◆ Required action:
Start at the line below containing "X126790832Y-65186561D01*" and stop at the line containing "X109429168Y-63083439D01*". Repeat every line of that stretch exactly, and nothing outside it.
*** Listed entries Section Begins ***
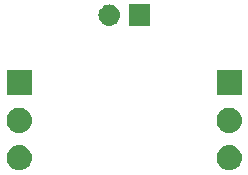
<source format=gbr>
G04 #@! TF.GenerationSoftware,KiCad,Pcbnew,(5.1.2-1)-1*
G04 #@! TF.CreationDate,2019-08-09T08:25:00-04:00*
G04 #@! TF.ProjectId,siot-node-current-clamp,73696f74-2d6e-46f6-9465-2d6375727265,rev?*
G04 #@! TF.SameCoordinates,Original*
G04 #@! TF.FileFunction,Soldermask,Bot*
G04 #@! TF.FilePolarity,Negative*
%FSLAX46Y46*%
G04 Gerber Fmt 4.6, Leading zero omitted, Abs format (unit mm)*
G04 Created by KiCad (PCBNEW (5.1.2-1)-1) date 2019-08-09 08:25:00*
%MOMM*%
%LPD*%
G04 APERTURE LIST*
%ADD10C,0.100000*%
G04 APERTURE END LIST*
D10*
G36*
X127115114Y-63074176D02*
G01*
X127209168Y-63083439D01*
X127410299Y-63144451D01*
X127496110Y-63190318D01*
X127595661Y-63243529D01*
X127758133Y-63376867D01*
X127891471Y-63539339D01*
X127944682Y-63638890D01*
X127990549Y-63724701D01*
X128051561Y-63925832D01*
X128072162Y-64135000D01*
X128051561Y-64344168D01*
X127990549Y-64545299D01*
X127944682Y-64631110D01*
X127891471Y-64730661D01*
X127758133Y-64893133D01*
X127595661Y-65026471D01*
X127496110Y-65079682D01*
X127410299Y-65125549D01*
X127209168Y-65186561D01*
X127115114Y-65195824D01*
X127052413Y-65202000D01*
X126947587Y-65202000D01*
X126884886Y-65195824D01*
X126790832Y-65186561D01*
X126589701Y-65125549D01*
X126503890Y-65079682D01*
X126404339Y-65026471D01*
X126241867Y-64893133D01*
X126108529Y-64730661D01*
X126055318Y-64631110D01*
X126009451Y-64545299D01*
X125948439Y-64344168D01*
X125927838Y-64135000D01*
X125948439Y-63925832D01*
X126009451Y-63724701D01*
X126055318Y-63638890D01*
X126108529Y-63539339D01*
X126241867Y-63376867D01*
X126404339Y-63243529D01*
X126503890Y-63190318D01*
X126589701Y-63144451D01*
X126790832Y-63083439D01*
X126884886Y-63074176D01*
X126947587Y-63068000D01*
X127052413Y-63068000D01*
X127115114Y-63074176D01*
X127115114Y-63074176D01*
G37*
G36*
X109335114Y-63074176D02*
G01*
X109429168Y-63083439D01*
X109630299Y-63144451D01*
X109716110Y-63190318D01*
X109815661Y-63243529D01*
X109978133Y-63376867D01*
X110111471Y-63539339D01*
X110164682Y-63638890D01*
X110210549Y-63724701D01*
X110271561Y-63925832D01*
X110292162Y-64135000D01*
X110271561Y-64344168D01*
X110210549Y-64545299D01*
X110164682Y-64631110D01*
X110111471Y-64730661D01*
X109978133Y-64893133D01*
X109815661Y-65026471D01*
X109716110Y-65079682D01*
X109630299Y-65125549D01*
X109429168Y-65186561D01*
X109335114Y-65195824D01*
X109272413Y-65202000D01*
X109167587Y-65202000D01*
X109104886Y-65195824D01*
X109010832Y-65186561D01*
X108809701Y-65125549D01*
X108723890Y-65079682D01*
X108624339Y-65026471D01*
X108461867Y-64893133D01*
X108328529Y-64730661D01*
X108275318Y-64631110D01*
X108229451Y-64545299D01*
X108168439Y-64344168D01*
X108147838Y-64135000D01*
X108168439Y-63925832D01*
X108229451Y-63724701D01*
X108275318Y-63638890D01*
X108328529Y-63539339D01*
X108461867Y-63376867D01*
X108624339Y-63243529D01*
X108723890Y-63190318D01*
X108809701Y-63144451D01*
X109010832Y-63083439D01*
X109104886Y-63074176D01*
X109167587Y-63068000D01*
X109272413Y-63068000D01*
X109335114Y-63074176D01*
X109335114Y-63074176D01*
G37*
G36*
X127115114Y-59899176D02*
G01*
X127209168Y-59908439D01*
X127410299Y-59969451D01*
X127496110Y-60015318D01*
X127595661Y-60068529D01*
X127758133Y-60201867D01*
X127891471Y-60364339D01*
X127944682Y-60463890D01*
X127990549Y-60549701D01*
X128051561Y-60750832D01*
X128072162Y-60960000D01*
X128051561Y-61169168D01*
X127990549Y-61370299D01*
X127944682Y-61456110D01*
X127891471Y-61555661D01*
X127758133Y-61718133D01*
X127595661Y-61851471D01*
X127496110Y-61904682D01*
X127410299Y-61950549D01*
X127209168Y-62011561D01*
X127115114Y-62020824D01*
X127052413Y-62027000D01*
X126947587Y-62027000D01*
X126884886Y-62020824D01*
X126790832Y-62011561D01*
X126589701Y-61950549D01*
X126503890Y-61904682D01*
X126404339Y-61851471D01*
X126241867Y-61718133D01*
X126108529Y-61555661D01*
X126055318Y-61456110D01*
X126009451Y-61370299D01*
X125948439Y-61169168D01*
X125927838Y-60960000D01*
X125948439Y-60750832D01*
X126009451Y-60549701D01*
X126055318Y-60463890D01*
X126108529Y-60364339D01*
X126241867Y-60201867D01*
X126404339Y-60068529D01*
X126503890Y-60015318D01*
X126589701Y-59969451D01*
X126790832Y-59908439D01*
X126884886Y-59899176D01*
X126947587Y-59893000D01*
X127052413Y-59893000D01*
X127115114Y-59899176D01*
X127115114Y-59899176D01*
G37*
G36*
X109335114Y-59899176D02*
G01*
X109429168Y-59908439D01*
X109630299Y-59969451D01*
X109716110Y-60015318D01*
X109815661Y-60068529D01*
X109978133Y-60201867D01*
X110111471Y-60364339D01*
X110164682Y-60463890D01*
X110210549Y-60549701D01*
X110271561Y-60750832D01*
X110292162Y-60960000D01*
X110271561Y-61169168D01*
X110210549Y-61370299D01*
X110164682Y-61456110D01*
X110111471Y-61555661D01*
X109978133Y-61718133D01*
X109815661Y-61851471D01*
X109716110Y-61904682D01*
X109630299Y-61950549D01*
X109429168Y-62011561D01*
X109335114Y-62020824D01*
X109272413Y-62027000D01*
X109167587Y-62027000D01*
X109104886Y-62020824D01*
X109010832Y-62011561D01*
X108809701Y-61950549D01*
X108723890Y-61904682D01*
X108624339Y-61851471D01*
X108461867Y-61718133D01*
X108328529Y-61555661D01*
X108275318Y-61456110D01*
X108229451Y-61370299D01*
X108168439Y-61169168D01*
X108147838Y-60960000D01*
X108168439Y-60750832D01*
X108229451Y-60549701D01*
X108275318Y-60463890D01*
X108328529Y-60364339D01*
X108461867Y-60201867D01*
X108624339Y-60068529D01*
X108723890Y-60015318D01*
X108809701Y-59969451D01*
X109010832Y-59908439D01*
X109104886Y-59899176D01*
X109167587Y-59893000D01*
X109272413Y-59893000D01*
X109335114Y-59899176D01*
X109335114Y-59899176D01*
G37*
G36*
X128067000Y-58852000D02*
G01*
X125933000Y-58852000D01*
X125933000Y-56718000D01*
X128067000Y-56718000D01*
X128067000Y-58852000D01*
X128067000Y-58852000D01*
G37*
G36*
X110287000Y-58852000D02*
G01*
X108153000Y-58852000D01*
X108153000Y-56718000D01*
X110287000Y-56718000D01*
X110287000Y-58852000D01*
X110287000Y-58852000D01*
G37*
G36*
X120281000Y-52971000D02*
G01*
X118479000Y-52971000D01*
X118479000Y-51169000D01*
X120281000Y-51169000D01*
X120281000Y-52971000D01*
X120281000Y-52971000D01*
G37*
G36*
X116950443Y-51175519D02*
G01*
X117016627Y-51182037D01*
X117186466Y-51233557D01*
X117342991Y-51317222D01*
X117378729Y-51346552D01*
X117480186Y-51429814D01*
X117563448Y-51531271D01*
X117592778Y-51567009D01*
X117676443Y-51723534D01*
X117727963Y-51893373D01*
X117745359Y-52070000D01*
X117727963Y-52246627D01*
X117676443Y-52416466D01*
X117592778Y-52572991D01*
X117563448Y-52608729D01*
X117480186Y-52710186D01*
X117378729Y-52793448D01*
X117342991Y-52822778D01*
X117186466Y-52906443D01*
X117016627Y-52957963D01*
X116950442Y-52964482D01*
X116884260Y-52971000D01*
X116795740Y-52971000D01*
X116729558Y-52964482D01*
X116663373Y-52957963D01*
X116493534Y-52906443D01*
X116337009Y-52822778D01*
X116301271Y-52793448D01*
X116199814Y-52710186D01*
X116116552Y-52608729D01*
X116087222Y-52572991D01*
X116003557Y-52416466D01*
X115952037Y-52246627D01*
X115934641Y-52070000D01*
X115952037Y-51893373D01*
X116003557Y-51723534D01*
X116087222Y-51567009D01*
X116116552Y-51531271D01*
X116199814Y-51429814D01*
X116301271Y-51346552D01*
X116337009Y-51317222D01*
X116493534Y-51233557D01*
X116663373Y-51182037D01*
X116729557Y-51175519D01*
X116795740Y-51169000D01*
X116884260Y-51169000D01*
X116950443Y-51175519D01*
X116950443Y-51175519D01*
G37*
M02*

</source>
*** Listed entries Section Ends ***
◆ Solution to the problem:
X126790832Y-65186561D01*
X126589701Y-65125549D01*
X126503890Y-65079682D01*
X126404339Y-65026471D01*
X126241867Y-64893133D01*
X126108529Y-64730661D01*
X126055318Y-64631110D01*
X126009451Y-64545299D01*
X125948439Y-64344168D01*
X125927838Y-64135000D01*
X125948439Y-63925832D01*
X126009451Y-63724701D01*
X126055318Y-63638890D01*
X126108529Y-63539339D01*
X126241867Y-63376867D01*
X126404339Y-63243529D01*
X126503890Y-63190318D01*
X126589701Y-63144451D01*
X126790832Y-63083439D01*
X126884886Y-63074176D01*
X126947587Y-63068000D01*
X127052413Y-63068000D01*
X127115114Y-63074176D01*
X127115114Y-63074176D01*
G37*
G36*
X109335114Y-63074176D02*
G01*
X109429168Y-63083439D01*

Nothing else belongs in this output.